Nous demandons la reconnaissance de la pénibilité comme le prévoit le décret n° 2001-623 du 12 juillet 2001. Nos propositions pour reconnaître la pénibilité de leur travail en attendant, des futurs recrutements conséquents permettant de renforcer l’effectif réel sur le terrain serait, la dérogation au temps de travail annuel de 1607h comme le cadre légal le permet et d’autres communes ont fait ce choix, Vitrolles : 1547h, Martigues : 1570h, Annecy : 1570h ...

Actuellement, les agents des écoles pour remplir leur temps de travail annuel effectuent, des maintenances et de l’entretien des locaux, dans leurs écoles pendant une partie des vacances scolaires, quel est le sens de cette obligation. Au lieu d’être obligés de travailler, ces périodes de vacances auraient permis aux agents de reprendre leur souffle.
Nous déplorons un dialogue social fait dans l’urgence et à contre-sens sans garantie de résolution des problèmes de fonds.

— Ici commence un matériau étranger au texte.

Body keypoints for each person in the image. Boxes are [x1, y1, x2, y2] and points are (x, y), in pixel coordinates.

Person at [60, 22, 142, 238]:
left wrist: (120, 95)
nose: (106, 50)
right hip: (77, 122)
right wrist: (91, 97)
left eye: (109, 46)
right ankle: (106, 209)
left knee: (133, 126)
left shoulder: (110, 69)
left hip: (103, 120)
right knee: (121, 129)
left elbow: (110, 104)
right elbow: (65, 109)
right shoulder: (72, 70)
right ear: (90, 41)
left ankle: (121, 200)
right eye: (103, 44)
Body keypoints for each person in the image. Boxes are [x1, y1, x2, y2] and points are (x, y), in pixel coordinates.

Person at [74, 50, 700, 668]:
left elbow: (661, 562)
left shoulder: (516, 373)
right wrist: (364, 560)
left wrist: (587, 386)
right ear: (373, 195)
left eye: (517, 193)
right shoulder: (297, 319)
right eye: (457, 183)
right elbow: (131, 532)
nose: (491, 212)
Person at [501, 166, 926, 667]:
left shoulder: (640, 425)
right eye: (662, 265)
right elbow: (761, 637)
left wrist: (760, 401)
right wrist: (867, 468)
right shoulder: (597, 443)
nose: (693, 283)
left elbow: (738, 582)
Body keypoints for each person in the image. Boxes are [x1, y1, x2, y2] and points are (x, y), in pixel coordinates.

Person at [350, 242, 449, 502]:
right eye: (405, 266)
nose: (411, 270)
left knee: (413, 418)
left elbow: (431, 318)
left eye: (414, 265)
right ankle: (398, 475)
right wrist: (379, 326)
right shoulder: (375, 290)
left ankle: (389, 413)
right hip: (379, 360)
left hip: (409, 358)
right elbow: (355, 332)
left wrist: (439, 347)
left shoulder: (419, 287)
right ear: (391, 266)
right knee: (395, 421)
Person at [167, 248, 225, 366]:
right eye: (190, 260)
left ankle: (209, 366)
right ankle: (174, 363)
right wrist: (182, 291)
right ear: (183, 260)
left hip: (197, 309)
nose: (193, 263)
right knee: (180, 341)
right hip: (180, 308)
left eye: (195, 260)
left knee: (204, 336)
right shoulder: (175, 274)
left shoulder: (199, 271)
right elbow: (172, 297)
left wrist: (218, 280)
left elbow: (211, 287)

Dans les conditions actuelles, nos organisations syndicales ne peuvent être signataire d’un accord de mise en place d’un service minimum qui va encore dégrader les conditions d’accueil des enfants et leur sécurité en cas de grève exigeant la présence de 60 % du personnel en Maternelle et 40 % du personnel en élémentaire avec un taux d’encadrement de 1 agent pour 32 en Maternelle et 1 agent pour 62 en élémentaire.

Dans les crèches, l’ensemble des métiers est déjà touché par la polyvalence extrême et toutes leurs missions s’en retrouvent détournées et ce au détriment des personnels mais aussi des enfants qui en sont les premières victimes. La mise en place du service minimum, ces conditions entraîneront inévitablement du stress pour le personnel, la mise en danger des enfants et aggraveront les conditions de travail déjà dégradées, Ce service fonctionne depuis trop longtemps à flux tendu.

Ce protocole précise également le recours officiel de renfort des animateurs de la direction de la jeunesse et des Mairies de secteur. Ces animateurs, se verront donc imposer de quitter leurs missions pour remplacer leurs collègues grévistes dégradant encore le service public, vous déplacez les problèmes mais ne les résolvez pas !

A noter, la prise en compte de nos revendications concernant une réorganisation totale de la direction de l’éducation sont à l’étude, ne suffira pas à trouver une solution aux mauvaises conditions de travail de ces personnels en souffrance.